### MATERIAL SHOWN
Content starts

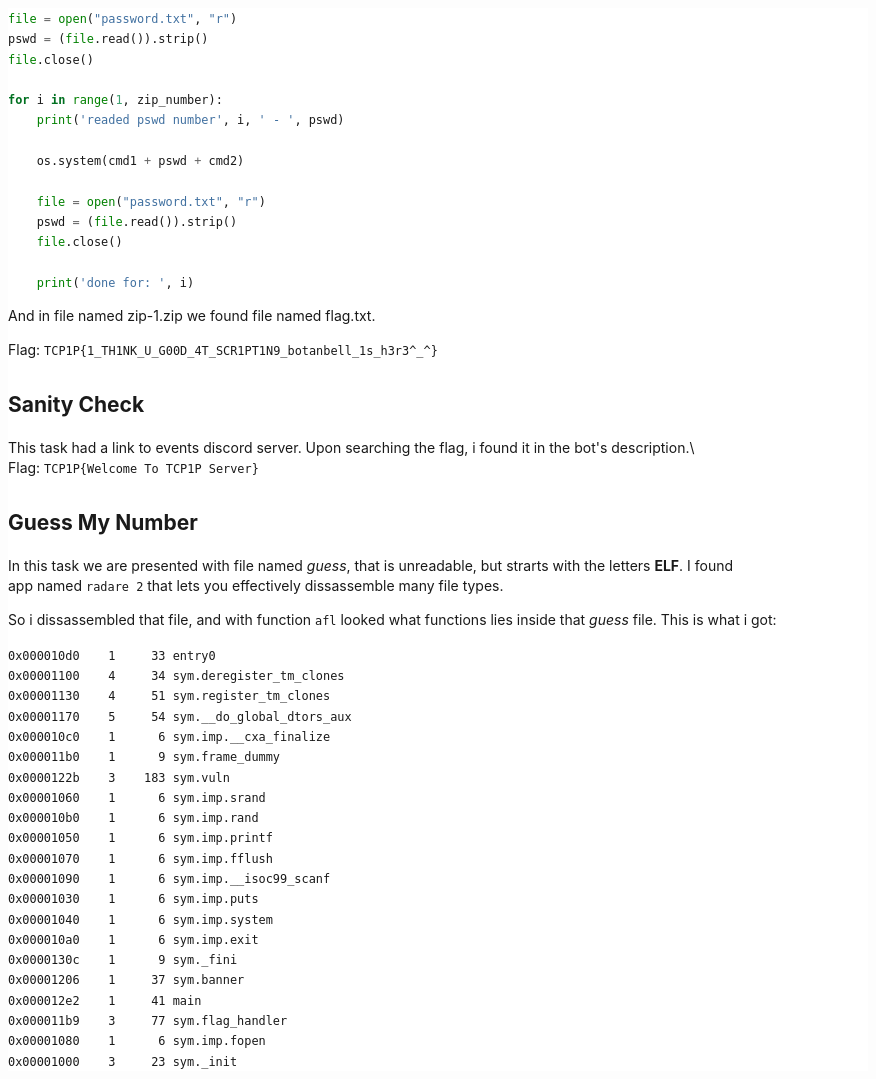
 ```python  
file = open("password.txt", "r")  
pswd = (file.read()).strip()  
file.close()

for i in range(1, zip_number):  
	print('readed pswd number', i, ' - ', pswd)  
  
	os.system(cmd1 + pswd + cmd2)  
  
	file = open("password.txt", "r")  
	pswd = (file.read()).strip()  
	file.close()  
  
	print('done for: ', i)  
```

And in file named zip-1.zip we found file named flag.txt.

Flag: `TCP1P{1_TH1NK_U_G00D_4T_SCR1PT1N9_botanbell_1s_h3r3^_^}`

## Sanity Check  
This task had a link to events discord server. Upon searching the flag, i
found it in the bot's description.\  
Flag: `TCP1P{Welcome To TCP1P Server}`

## Guess My Number  
In this task we are presented with file named *guess*, that is unreadable, but
strarts with the letters **ELF**. I found  
app named `radare 2` that lets you effectively dissassemble many file types.

So i dissassembled that file, and with function `afl` looked what functions
lies inside that *guess* file. This is what i got:  
```  
0x000010d0    1     33 entry0  
0x00001100    4     34 sym.deregister_tm_clones  
0x00001130    4     51 sym.register_tm_clones  
0x00001170    5     54 sym.__do_global_dtors_aux  
0x000010c0    1      6 sym.imp.__cxa_finalize  
0x000011b0    1      9 sym.frame_dummy  
0x0000122b    3    183 sym.vuln  
0x00001060    1      6 sym.imp.srand  
0x000010b0    1      6 sym.imp.rand  
0x00001050    1      6 sym.imp.printf  
0x00001070    1      6 sym.imp.fflush  
0x00001090    1      6 sym.imp.__isoc99_scanf  
0x00001030    1      6 sym.imp.puts  
0x00001040    1      6 sym.imp.system  
0x000010a0    1      6 sym.imp.exit  
0x0000130c    1      9 sym._fini  
0x00001206    1     37 sym.banner  
0x000012e2    1     41 main  
0x000011b9    3     77 sym.flag_handler  
0x00001080    1      6 sym.imp.fopen  
0x00001000    3     23 sym._init  
```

Content ends

### ABOUT THIS EXERCISE
Lines with the string "task": say how many appear in the entries above, giving the number alone.

### EXERCISE RESPONSE
2